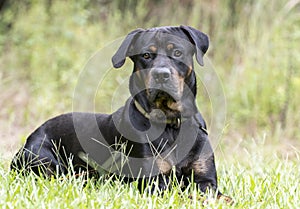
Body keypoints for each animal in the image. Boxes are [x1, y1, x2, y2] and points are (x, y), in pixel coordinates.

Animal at [11, 25, 232, 202]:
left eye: (177, 52)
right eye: (146, 55)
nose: (161, 75)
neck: (170, 123)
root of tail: (30, 136)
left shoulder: (205, 179)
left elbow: (215, 194)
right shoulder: (154, 183)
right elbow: (181, 194)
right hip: (44, 160)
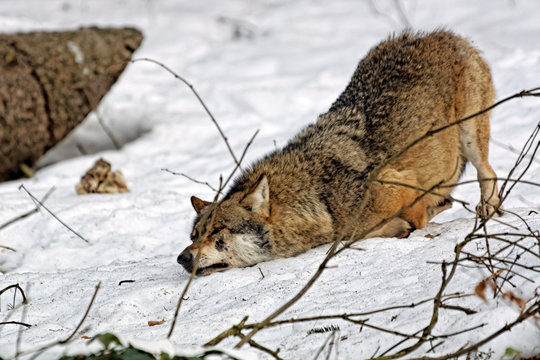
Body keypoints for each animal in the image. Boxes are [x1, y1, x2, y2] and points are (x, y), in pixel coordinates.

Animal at [177, 31, 502, 276]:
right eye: (194, 236)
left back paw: (488, 209)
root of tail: (444, 35)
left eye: (217, 231)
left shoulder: (399, 181)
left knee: (489, 173)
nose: (182, 258)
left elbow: (403, 219)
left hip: (471, 138)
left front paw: (407, 222)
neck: (319, 200)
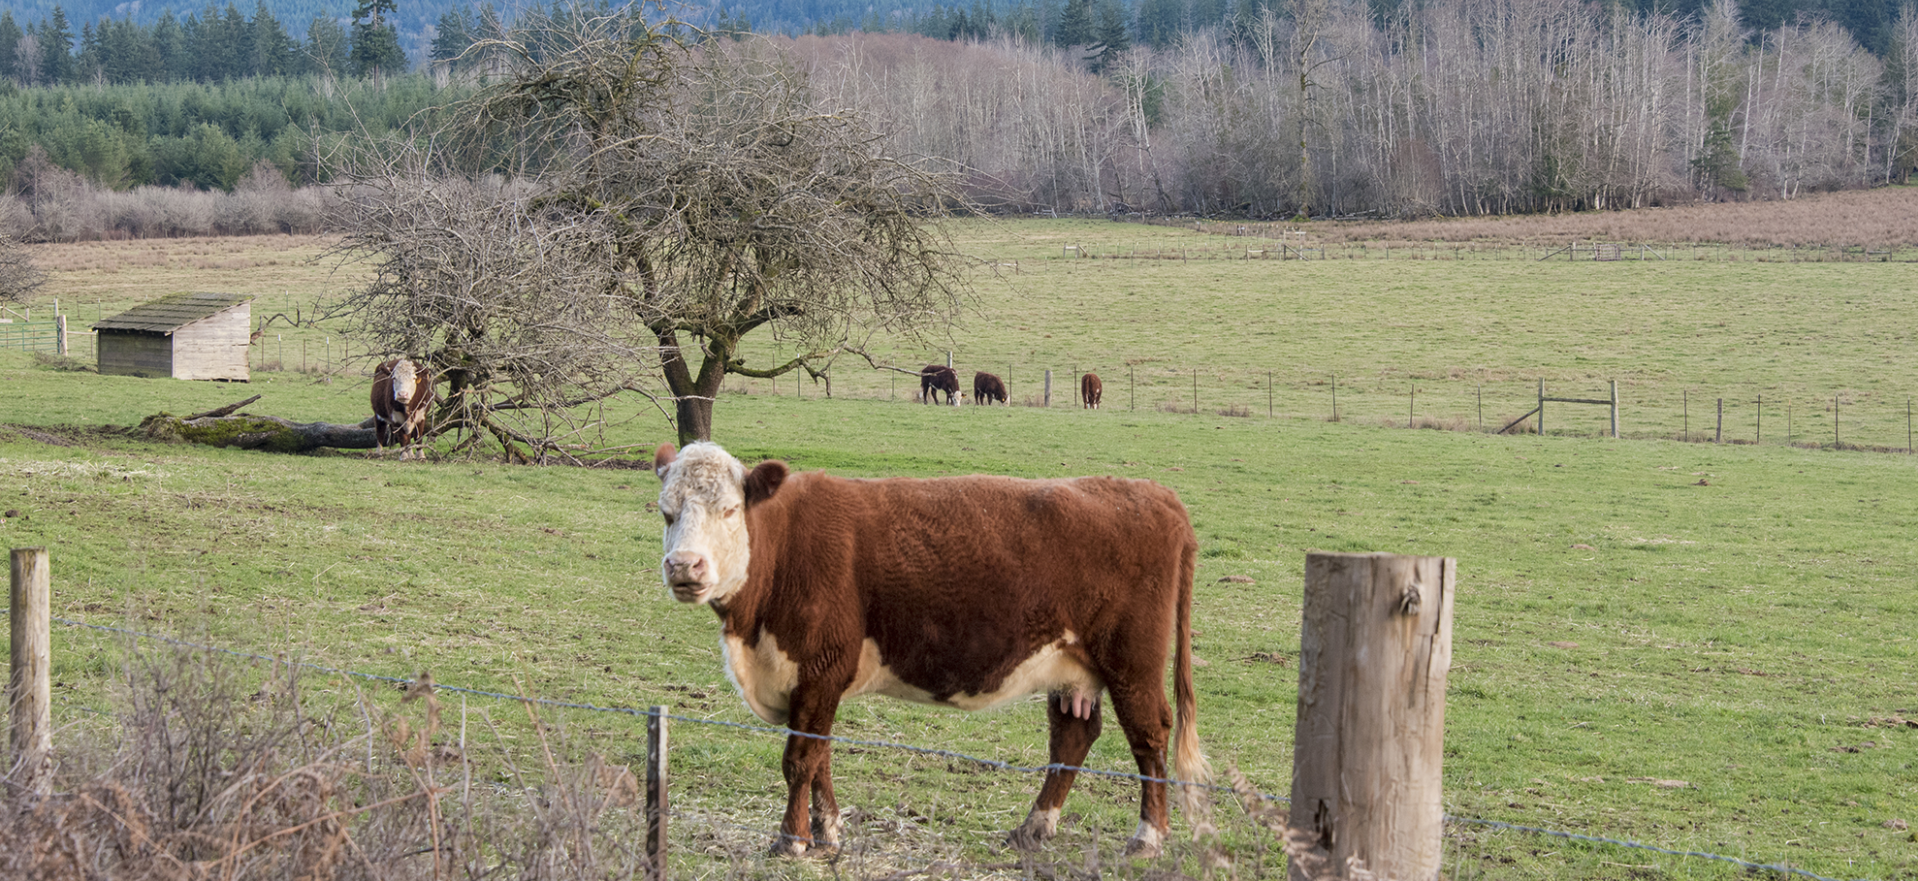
--------
REQUIREMENT:
Without copying the pictures, transcribe the entries exactly.

EXERCISE RESULT:
Body keypoints for each animal in the image. Boxes are [x1, y1, x2, y2] and points are (x, y), in pixel coordinates.

Animal at [11, 25, 232, 202]:
left eye: (177, 52)
right eye: (146, 55)
nose: (161, 75)
neck: (170, 123)
root of tail: (30, 136)
left shoulder: (205, 179)
left elbow: (215, 194)
right shoulder: (154, 183)
right elbow: (181, 194)
right hip: (44, 160)
Body keypoints for each animal in the image. Boxes are [x1, y1, x2, y2] and points are (x, y), in pixel coordinates.

Animal at [177, 31, 502, 276]:
right eye: (194, 236)
left back paw: (488, 209)
root of tail: (444, 35)
left eye: (217, 231)
left shoulder: (399, 181)
left knee: (489, 173)
nose: (182, 258)
left elbow: (403, 219)
left hip: (471, 138)
left front paw: (407, 222)
neck: (319, 200)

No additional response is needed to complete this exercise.